An investigation by the U.S. Department of Labor’s Wage and Hour Division found that Liverpool employer General Interior Systems Inc., and its president, Jeffrey T. Mento, violated the federal Fair Labor Standards Act by misclassifying more than 300 employees working as drywall installers as independent contractors and failed to pay them overtime. The department obtained a judgment in the U.S. District Court for the Northern District of New York that required payment of $380,000 in back wages to the affected employees.

“The issue here—misclassifying employees as independent contractors to avoid paying required wages and benefits—is a critical one. Misclassification impacts not only employees and their families, but entire industries,” said Mark Watson, regional administrator for the Wage and Hour Division in the Northeast. “This case sends a clear message that the Wage and Hour Division will use every tool available to protect workers and to ensure a level playing field so that law-abiding employers are not put at a competitive disadvantage.”

The employees, who worked throughout central New York and the Northeast, put in as many as 60 to 70 hours per week with regularity and were paid straight time for hours worked beyond 40 in a workweek. The defendants are paying the back wages covering a three-year period. The Wage and Hour Division will distribute the wages to the workers. The division is now seeking to locate these employees, including those who have moved and left no forwarding address, to ensure that they receive their back wages.

“We want to make sure that these employees receive the wages to which they are entitled,” said Jay Rosenblum, the Wage and Hour Division’s district director in Albany. “We ask them to contact the Wage and Hour Division, at either our Albany or Syracuse offices or, if they have moved, the division office closest to where they live now.”

Misclassified employees are often denied access to critical benefits and protections, such as overtime, minimum wage, family and medical leave and unemployment insurance.

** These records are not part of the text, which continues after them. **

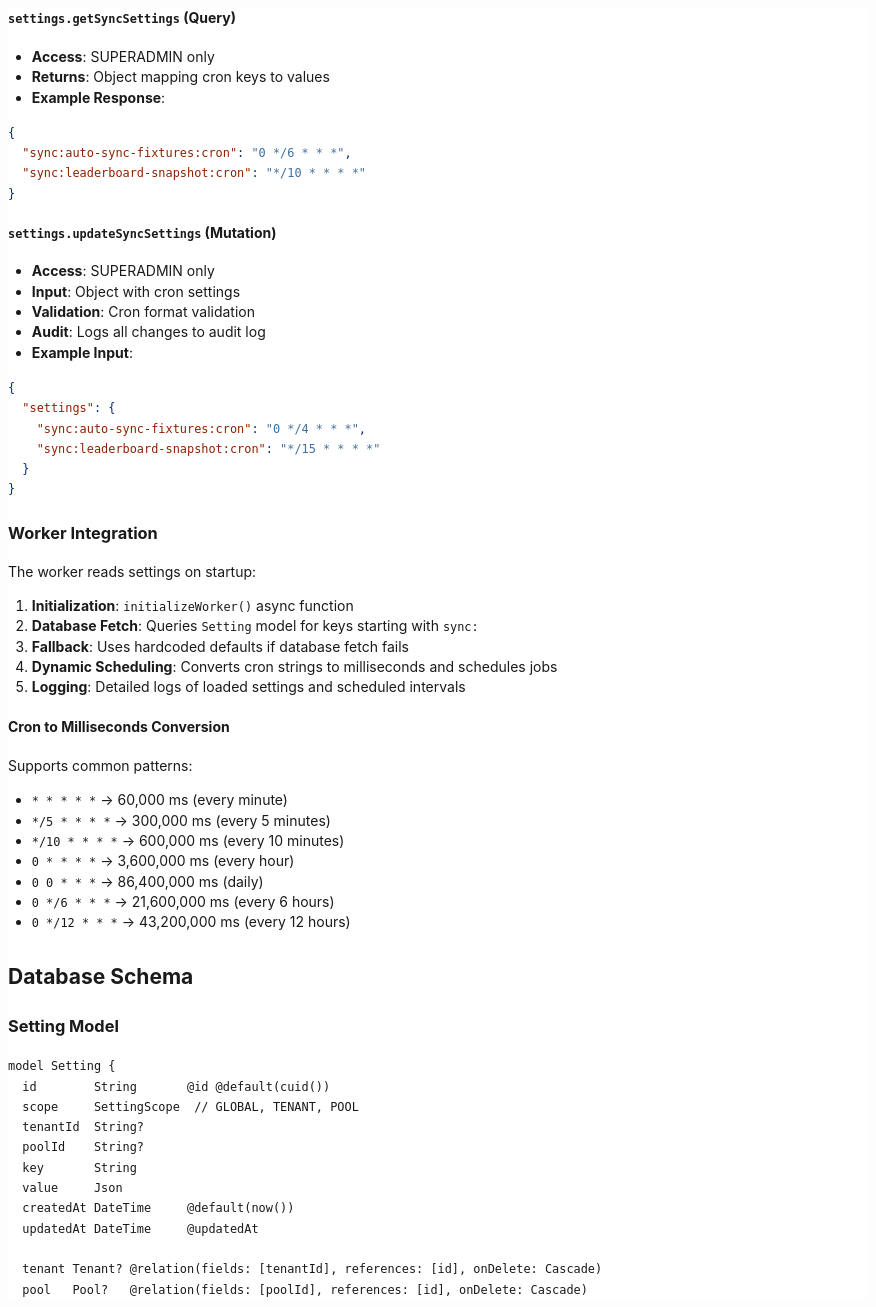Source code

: #### `settings.getSyncSettings` (Query)
- **Access**: SUPERADMIN only
- **Returns**: Object mapping cron keys to values
- **Example Response**:
```json
{
  "sync:auto-sync-fixtures:cron": "0 */6 * * *",
  "sync:leaderboard-snapshot:cron": "*/10 * * * *"
}
```

#### `settings.updateSyncSettings` (Mutation)
- **Access**: SUPERADMIN only
- **Input**: Object with cron settings
- **Validation**: Cron format validation
- **Audit**: Logs all changes to audit log
- **Example Input**:
```json
{
  "settings": {
    "sync:auto-sync-fixtures:cron": "0 */4 * * *",
    "sync:leaderboard-snapshot:cron": "*/15 * * * *"
  }
}
```

### Worker Integration

The worker reads settings on startup:

1. **Initialization**: `initializeWorker()` async function
2. **Database Fetch**: Queries `Setting` model for keys starting with `sync:`
3. **Fallback**: Uses hardcoded defaults if database fetch fails
4. **Dynamic Scheduling**: Converts cron strings to milliseconds and schedules jobs
5. **Logging**: Detailed logs of loaded settings and scheduled intervals

#### Cron to Milliseconds Conversion

Supports common patterns:
- `* * * * *` → 60,000 ms (every minute)
- `*/5 * * * *` → 300,000 ms (every 5 minutes)
- `*/10 * * * *` → 600,000 ms (every 10 minutes)
- `0 * * * *` → 3,600,000 ms (every hour)
- `0 0 * * *` → 86,400,000 ms (daily)
- `0 */6 * * *` → 21,600,000 ms (every 6 hours)
- `0 */12 * * *` → 43,200,000 ms (every 12 hours)

## Database Schema

### Setting Model

```prisma
model Setting {
  id        String       @id @default(cuid())
  scope     SettingScope  // GLOBAL, TENANT, POOL
  tenantId  String?
  poolId    String?
  key       String
  value     Json
  createdAt DateTime     @default(now())
  updatedAt DateTime     @updatedAt

  tenant Tenant? @relation(fields: [tenantId], references: [id], onDelete: Cascade)
  pool   Pool?   @relation(fields: [poolId], references: [id], onDelete: Cascade)

```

Misclassification also undercuts law-abiding businesses who pay workers properly. Responsible employers often find it difficult to compete with those who skirt the law and avoid their financial responsibilities.

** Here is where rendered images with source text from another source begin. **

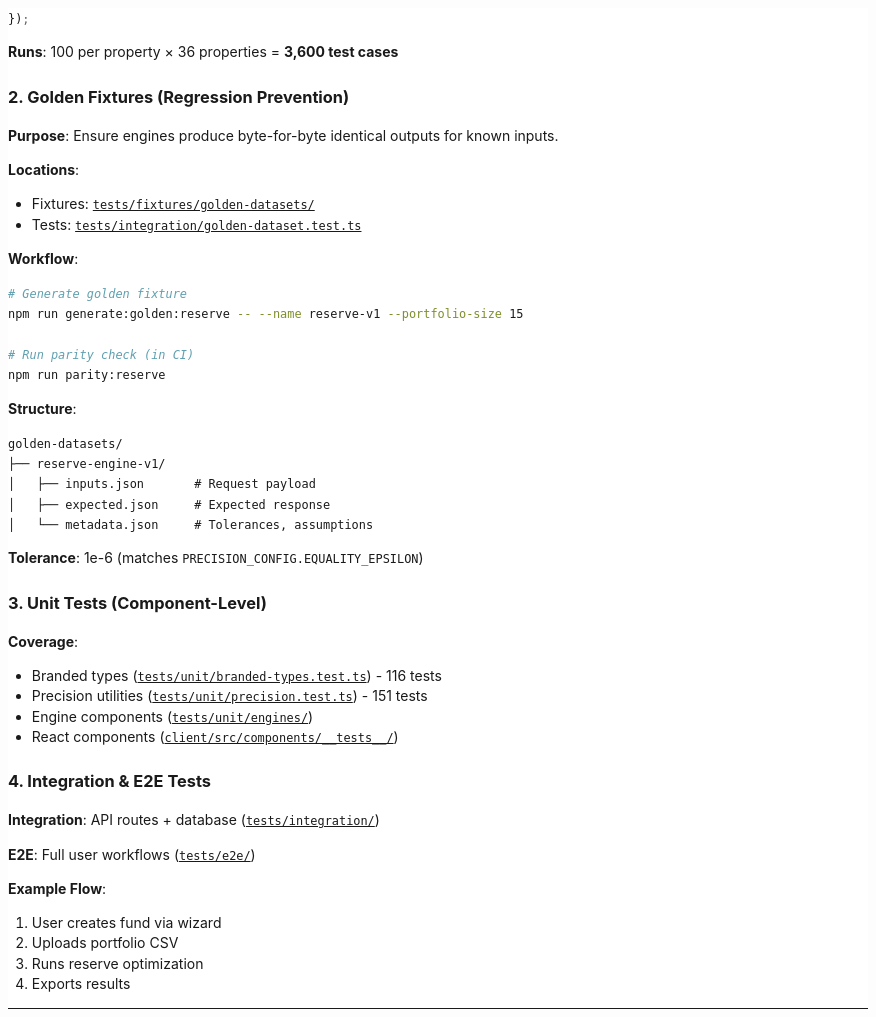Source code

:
 ```typescript
});
```

**Runs**: 100 per property × 36 properties = **3,600 test cases**

### 2. Golden Fixtures (Regression Prevention)

**Purpose**: Ensure engines produce byte-for-byte identical outputs for known inputs.

**Locations**:
- Fixtures: [`tests/fixtures/golden-datasets/`](tests/fixtures/golden-datasets/)
- Tests: [`tests/integration/golden-dataset.test.ts`](tests/integration/golden-dataset.test.ts)

**Workflow**:
```bash
# Generate golden fixture
npm run generate:golden:reserve -- --name reserve-v1 --portfolio-size 15

# Run parity check (in CI)
npm run parity:reserve
```

**Structure**:
```
golden-datasets/
├── reserve-engine-v1/
│   ├── inputs.json       # Request payload
│   ├── expected.json     # Expected response
│   └── metadata.json     # Tolerances, assumptions
```

**Tolerance**: 1e-6 (matches `PRECISION_CONFIG.EQUALITY_EPSILON`)

### 3. Unit Tests (Component-Level)

**Coverage**:
- Branded types ([`tests/unit/branded-types.test.ts`](tests/unit/branded-types.test.ts)) - 116 tests
- Precision utilities ([`tests/unit/precision.test.ts`](tests/unit/precision.test.ts)) - 151 tests
- Engine components ([`tests/unit/engines/`](tests/unit/engines/))
- React components ([`client/src/components/__tests__/`](client/src/components/__tests__/))

### 4. Integration & E2E Tests

**Integration**: API routes + database ([`tests/integration/`](tests/integration/))

**E2E**: Full user workflows ([`tests/e2e/`](tests/e2e/))

**Example Flow**:
1. User creates fund via wizard
2. Uploads portfolio CSV
3. Runs reserve optimization
4. Exports results

---
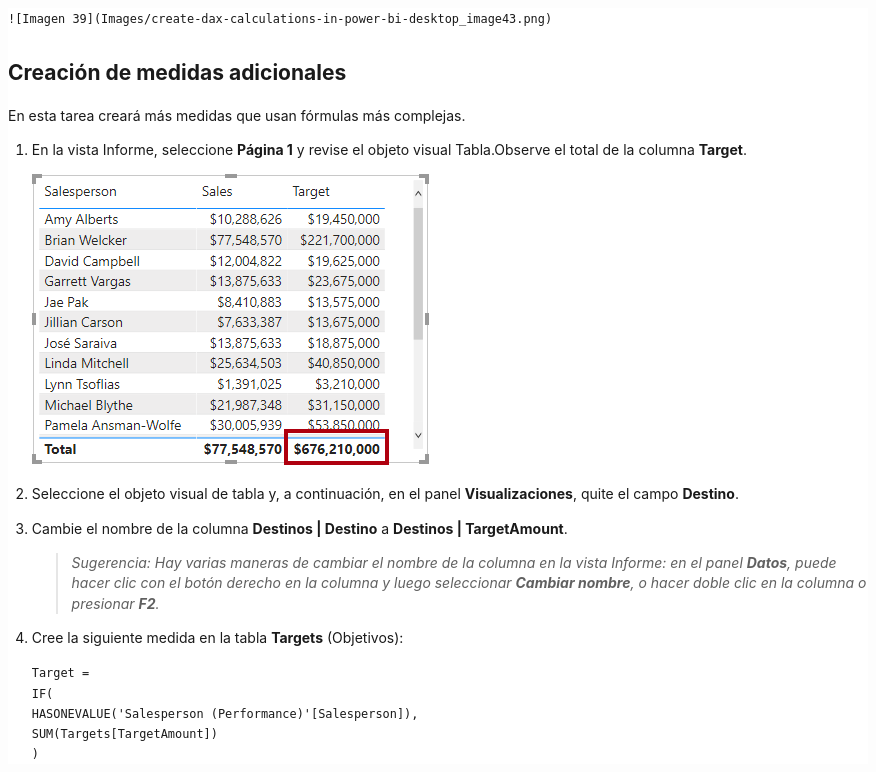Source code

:     ![Imagen 39](Images/create-dax-calculations-in-power-bi-desktop_image43.png)

## Creación de medidas adicionales

En esta tarea creará más medidas que usan fórmulas más complejas.

1. En la vista Informe, seleccione **Página 1** y revise el objeto visual Tabla.Observe el total de la columna **Target**.

    ![Imagen 41](Images/create-dax-calculations-in-power-bi-desktop_image45.png)

1. Seleccione el objeto visual de tabla y, a continuación, en el panel **Visualizaciones**, quite el campo **Destino**.

1. Cambie el nombre de la columna **Destinos \| Destino** a **Destinos \| TargetAmount**.

    > *Sugerencia: Hay varias maneras de cambiar el nombre de la columna en la vista Informe: en el panel **Datos**, puede hacer clic con el botón derecho en la columna y luego seleccionar **Cambiar nombre**, o hacer doble clic en la columna o presionar **F2**.*

1. Cree la siguiente medida en la tabla **Targets** (Objetivos):

    ```DAX
    Target =
    IF(
    HASONEVALUE('Salesperson (Performance)'[Salesperson]),
    SUM(Targets[TargetAmount])
    )
    ```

Under the FLSA, employers must distinguish employees from bona fide independent contractors. Whether a worker is an employee under the FLSA is a legal question determined by the actual employment relationship, not by title. An employee, as distinguished from a person who is engaged in a business of his own, is one who, as a matter of economic reality, follows the usual path of an employee and is dependent on the business that he serves. For more information, visit http://www.dol.gov/whd/regs/compliance/whdfs13.htm.

Source: DOL

This information is intended to be educational and should not be considered legal advice on any specific matter.